Embora houvesse os primeiros defensores do meio ambiente, tais como Aldo Leopold, considerado o pai da gestão da vida selvagem e um dos primeiros líderes da recém-formada U.S. Forest Service, as ações durante os anos 1920 e 1930 favoreceram o crescimento industrial norte-americano, sem haver uma preocupação em preservar a natureza. As leis relativas à proteção do meio ambiente eram fracas. Em 1922, apesar de uma proibição em outros países, os Estados Unidos se recusaram a proibir a pintura com chumbo. Por causa de seus antidetonantes, a gasolina com chumbo tornou-se popular, mesmo quando os perigos eram conhecidos. Em 1924, o Oil Pollution Act foi aprovada, proibindo os navios de descartas óleo nas três milhas da costa. Mas o ato não fez nada para resolver o problema de como as refinarias descartariam o óleo. Nesse ponto, o ambientalismo foi comparado ao nazismo. Essas comparações ainda existem entre algumas pessoas.

Durante os anos 1940, o mundo esteve focado na guerra e pouca atenção foi dada ao meio ambiente. Após a Segunda Guerra Mundial, os negócios de fazer produtos para o mundo retornaram. A indústria americana de materiais de guerra passou a produzir bens de consumo. Em 1948, na cidade de Donora, Pensilvânia, foi ilustrado o que pode acontecer quando a indústria e o meio ambiente se cruzam de uma maneira significativa. Em um evento que ficou conhecido como a Donora Death Fog, uma parede de fumaça pairou sobre a cidade durante quatro dias e matou mais de 20 pessoas. A maioria atribuiu a catástrofe de gás de flúor da indústria local que caiu sobre a cidade durante uma inversão de temperatura.

Em 1962, Rachel Carson publicou o livro Silent Spring, trazendo o impacto dos pesticidas no meio ambiente. O Clean Air Act, originalmente aprovada em 1963, foi significativamente fortalecido pelo Congresso em 1970. Também em 1970, o estudante de Harvard, Denis Hayes, coordenou a primeira celebração do Dia da Terra. O propósito do dia da terra, de acordo com Nelson, era “Sacudir o establishment político e forçar a questão (ambiental) na agenda nacional “(Earthday.net 2010). Em 1970, o Congresso aprovou a formação da Environmental Protection Agency (EPA) com uma missão que incluiu “proteger a saúde humana e salvaguardar o ambiente natural de ar, água, terra e sobre o qual a vida depende. Por mais mais de 30 anos, a EPA trabalha para “um meio ambiente mais limpo, mais saudável para o povo norte americano “(epa.gov 2010).

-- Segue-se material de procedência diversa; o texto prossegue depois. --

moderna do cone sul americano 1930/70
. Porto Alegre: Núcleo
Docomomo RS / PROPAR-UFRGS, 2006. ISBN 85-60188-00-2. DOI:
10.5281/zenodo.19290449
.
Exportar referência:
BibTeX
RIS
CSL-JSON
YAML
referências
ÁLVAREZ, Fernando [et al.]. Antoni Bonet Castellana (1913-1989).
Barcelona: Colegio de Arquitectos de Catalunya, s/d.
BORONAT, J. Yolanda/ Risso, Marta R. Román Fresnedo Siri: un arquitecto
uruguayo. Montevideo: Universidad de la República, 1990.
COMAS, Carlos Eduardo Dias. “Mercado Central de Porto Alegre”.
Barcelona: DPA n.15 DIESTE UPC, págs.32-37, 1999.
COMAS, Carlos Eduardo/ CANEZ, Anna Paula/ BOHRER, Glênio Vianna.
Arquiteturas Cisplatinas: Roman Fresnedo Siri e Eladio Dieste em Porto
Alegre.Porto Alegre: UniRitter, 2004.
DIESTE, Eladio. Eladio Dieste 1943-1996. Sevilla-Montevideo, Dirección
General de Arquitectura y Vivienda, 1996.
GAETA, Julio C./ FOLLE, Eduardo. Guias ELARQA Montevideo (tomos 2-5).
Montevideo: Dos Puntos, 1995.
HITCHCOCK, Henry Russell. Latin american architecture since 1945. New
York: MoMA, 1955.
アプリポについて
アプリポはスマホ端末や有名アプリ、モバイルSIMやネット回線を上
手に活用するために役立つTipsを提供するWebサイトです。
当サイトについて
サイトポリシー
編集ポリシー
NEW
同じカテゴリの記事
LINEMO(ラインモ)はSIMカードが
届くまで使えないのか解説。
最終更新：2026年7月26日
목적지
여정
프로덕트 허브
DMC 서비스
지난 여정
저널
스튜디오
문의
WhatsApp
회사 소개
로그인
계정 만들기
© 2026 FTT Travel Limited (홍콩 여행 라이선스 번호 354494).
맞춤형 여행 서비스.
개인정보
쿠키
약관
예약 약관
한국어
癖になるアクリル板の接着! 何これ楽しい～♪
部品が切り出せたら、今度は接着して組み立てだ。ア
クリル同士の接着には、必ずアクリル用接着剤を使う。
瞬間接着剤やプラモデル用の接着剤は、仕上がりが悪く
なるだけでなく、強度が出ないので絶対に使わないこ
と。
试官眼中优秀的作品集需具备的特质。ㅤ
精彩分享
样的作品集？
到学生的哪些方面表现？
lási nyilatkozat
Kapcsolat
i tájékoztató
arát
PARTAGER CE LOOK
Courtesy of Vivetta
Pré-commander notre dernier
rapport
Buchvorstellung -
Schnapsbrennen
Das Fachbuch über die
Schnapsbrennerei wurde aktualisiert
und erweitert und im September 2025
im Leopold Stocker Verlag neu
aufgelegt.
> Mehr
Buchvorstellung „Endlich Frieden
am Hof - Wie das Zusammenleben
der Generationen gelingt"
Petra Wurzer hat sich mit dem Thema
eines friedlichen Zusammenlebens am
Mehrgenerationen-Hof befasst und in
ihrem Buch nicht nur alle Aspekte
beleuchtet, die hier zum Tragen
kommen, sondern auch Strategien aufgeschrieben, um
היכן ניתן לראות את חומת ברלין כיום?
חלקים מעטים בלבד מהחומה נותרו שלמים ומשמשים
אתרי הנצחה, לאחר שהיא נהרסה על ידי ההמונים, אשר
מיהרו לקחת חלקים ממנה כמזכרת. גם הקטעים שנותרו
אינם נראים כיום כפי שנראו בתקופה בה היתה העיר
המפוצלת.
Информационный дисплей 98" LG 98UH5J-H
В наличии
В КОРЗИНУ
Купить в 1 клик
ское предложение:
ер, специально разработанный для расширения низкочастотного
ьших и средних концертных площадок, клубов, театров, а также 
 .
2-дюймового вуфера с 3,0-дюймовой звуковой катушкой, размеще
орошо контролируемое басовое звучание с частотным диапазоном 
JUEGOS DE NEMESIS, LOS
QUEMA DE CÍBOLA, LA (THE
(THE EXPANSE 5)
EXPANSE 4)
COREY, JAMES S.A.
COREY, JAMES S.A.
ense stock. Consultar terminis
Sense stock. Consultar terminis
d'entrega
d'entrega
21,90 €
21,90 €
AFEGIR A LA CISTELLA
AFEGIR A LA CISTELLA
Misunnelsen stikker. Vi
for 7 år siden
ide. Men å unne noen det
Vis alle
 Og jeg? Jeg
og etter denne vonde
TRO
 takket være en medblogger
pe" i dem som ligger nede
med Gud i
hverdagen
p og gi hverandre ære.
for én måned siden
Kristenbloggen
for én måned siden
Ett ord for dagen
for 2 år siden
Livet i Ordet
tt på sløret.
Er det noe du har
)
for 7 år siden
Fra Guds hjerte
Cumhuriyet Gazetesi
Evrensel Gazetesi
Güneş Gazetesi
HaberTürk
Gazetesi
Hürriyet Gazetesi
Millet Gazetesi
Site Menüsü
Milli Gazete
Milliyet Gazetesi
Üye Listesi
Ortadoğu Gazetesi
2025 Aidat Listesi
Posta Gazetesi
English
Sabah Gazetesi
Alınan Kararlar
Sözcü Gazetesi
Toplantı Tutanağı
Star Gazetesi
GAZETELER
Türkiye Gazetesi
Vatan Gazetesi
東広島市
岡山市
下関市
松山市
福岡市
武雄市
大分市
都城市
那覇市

Enfim, o argumento dos ativistas para uma maior proteção do meio ambiente foi reforçado pela sequência de grande repercussão de desastres ambientais causada pela indústria, como o despejo de produtos químicos em Union Carbide em Bhopal e pelo derramamento de óleo pela Exxon Valdez. O público exigiu uma ação para manter a indústria mais responsável e mantê-los seguros na esteira desses desastres, e os políticos passaram também por pressão social a se preocuparem com isso. Hoje em dia, o há um intenso debate sobre o aquecimento global e as emissões de carbono. A polêmica é ainda mais complicada por argumentos questionando se o aquecimento global é mesmo real e, em caso afirmativo, se é ou não é causado por seres humanos. Estamos aprendendo novas frases como negócio sustentável, produção verde e créditos de carbono. Como proprietários e gestores dos negócios, temos de descobrir o que significa verde para os nossos negócios e tomar oportunamente a ação de baixo custo para manter e conquistar clientes, ou possivelmente para evitar multas e/ou impostos mais caros.